Shirley Mae Almer seemed to be beating the odds. The 72-year-old woman from Perham, Minn., had survived lung cancer surgery and radiation therapy on a brain tumor. Her family planned to bring her home from a Brainerd nursing home for Christmas.Instead, she died Dec. 21, and her children and grandchildren spent the holidays in grief.
They soon got a second shock. Minnesota health investigators discovered that the nursing home's peanut butter was tainted by a strain of salmonella that has been making people sick across the country.
Almer's daughter Ginger Lorentz, of Brainerd, said she served her mother peanut butter toast a week before she died. She said she prepared it in the nursing home, using the facility's peanut butter.
"It seemed so pointless -- with all the battles she overcame -- to have a piece of peanut butter toast take her," Lorentz said.
Now, 503 people in 43 states have been infected by salmonella linked by DNA fingerprinting to peanut butter produced in a Georgia plant. Eight people have died, including two other Minnesota nursing home residents. About 200 products containing suspect peanut butter have been recalled.

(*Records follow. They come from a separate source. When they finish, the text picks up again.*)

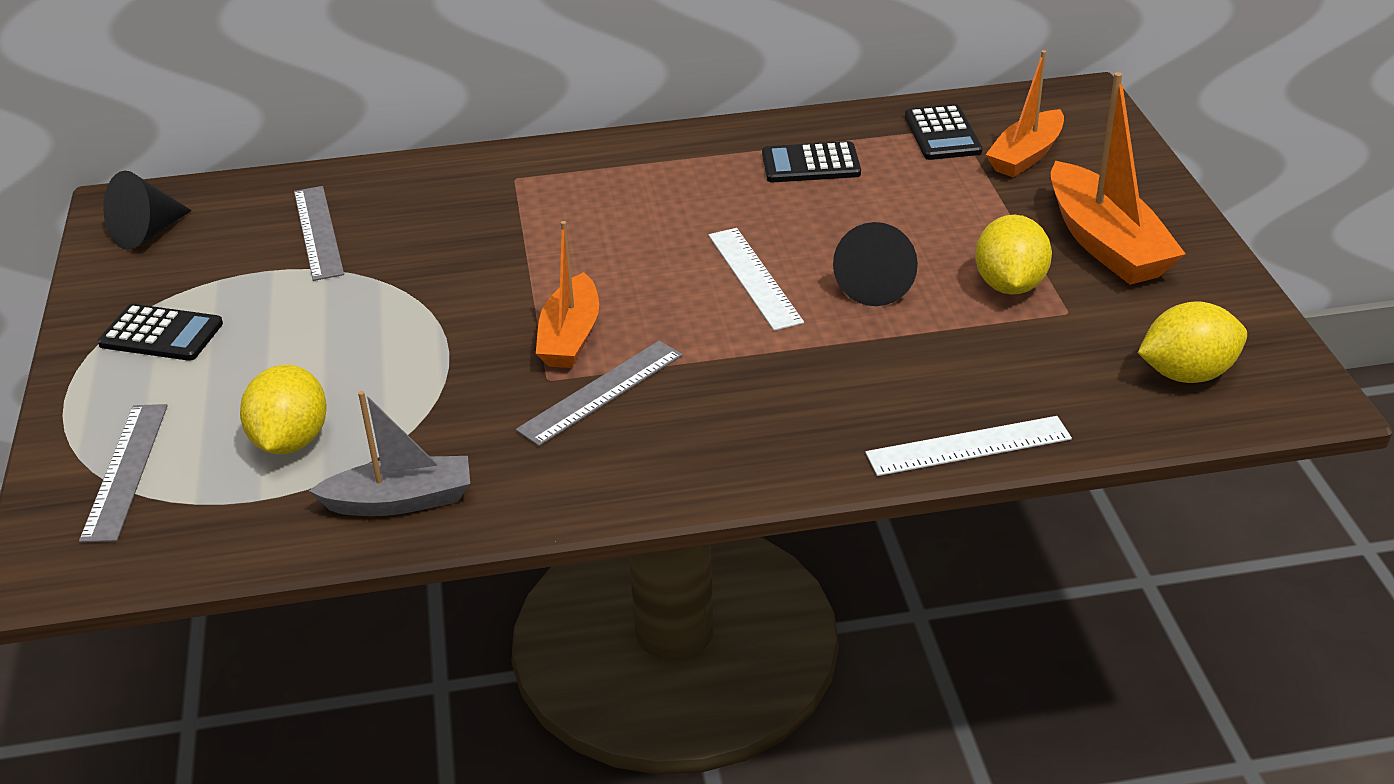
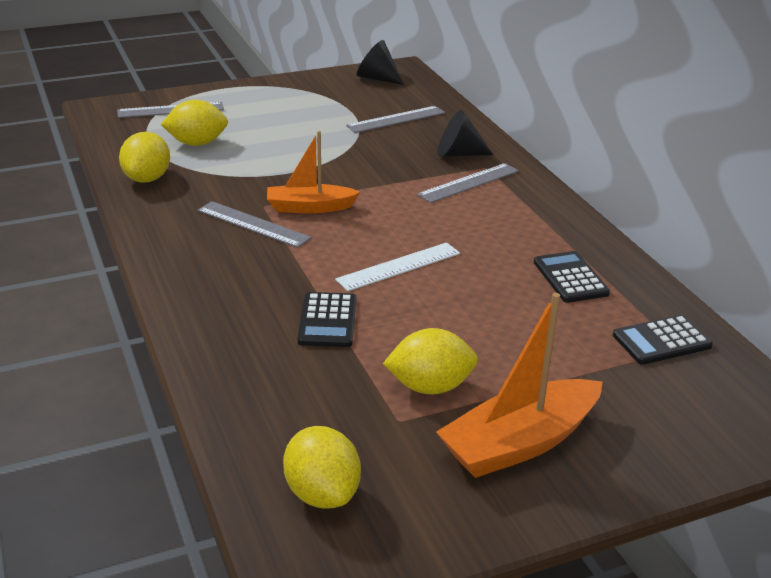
camera: 75 degrees right, 5 degrees down
black calculator [98,304,223,361] -> black calculator moved to [297,292,356,347]
grey boat [309,391,470,516] -> yellow lemon [119,132,170,183]
black cone [833,222,918,306] -> black cone moved to [438,110,493,157]
white ruler [865,416,1072,476] -> none
orange boat [985,50,1064,178] -> none
none -> grey ruler [417,163,519,203]

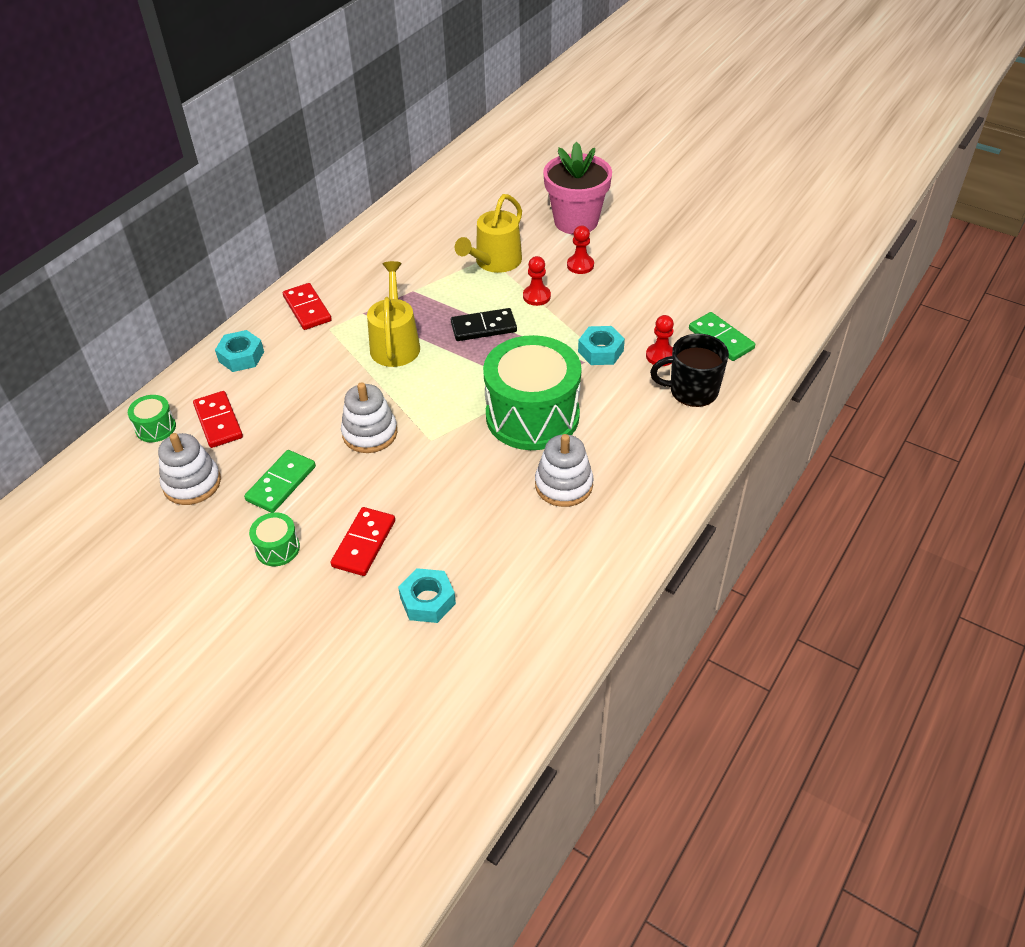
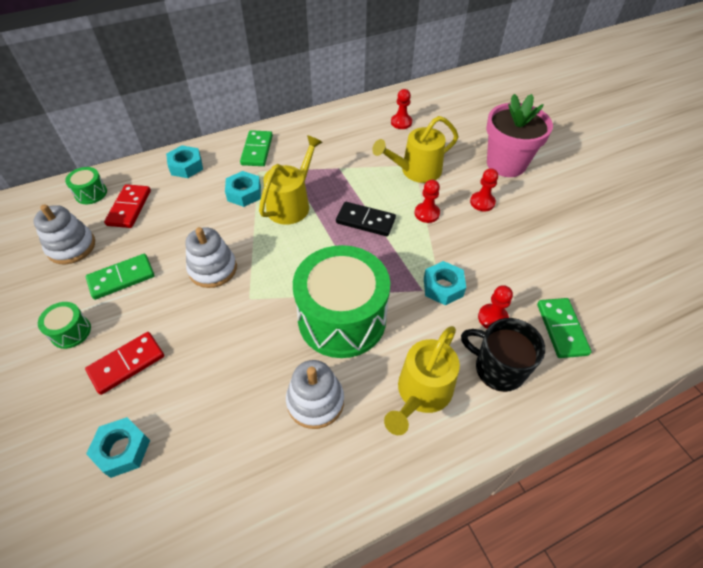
camera: 30 degrees right, 5 degrees up
red domino [283,283,332,330] -> green domino [240,130,273,166]
none -> turquoise nut [225,171,261,207]
none -> yellow watering can [384,326,460,435]
none -> red pawn [391,89,412,129]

Among the first recalled were 5-gallon peanut butter containers like those sold to the Good Samaritan Society-Bethany nursing home, where Almer got infected.
Lorentz said she doesn't blame herself or the nursing home. The family on Monday sued the manufacturer, Peanut Corp. of America, of Lynchburg, Va., and the distributor, King Nut Co. of Solon, Ohio., alleging negligence, said Fred Pritzker, a Minneapolis attorney representing the family.
Lorentz, her brother Jeff Almer of Savage and sister Vickie Hammes of Oakdale said in an interview that they believe their mother would be alive if she hadn't eaten tainted peanut butter.
Salmonella typically causes abdominal pain, nausea -- symptoms they say their mother suffered -- diarrhea and fever. The infection can be fatal in young, elderly or frail people.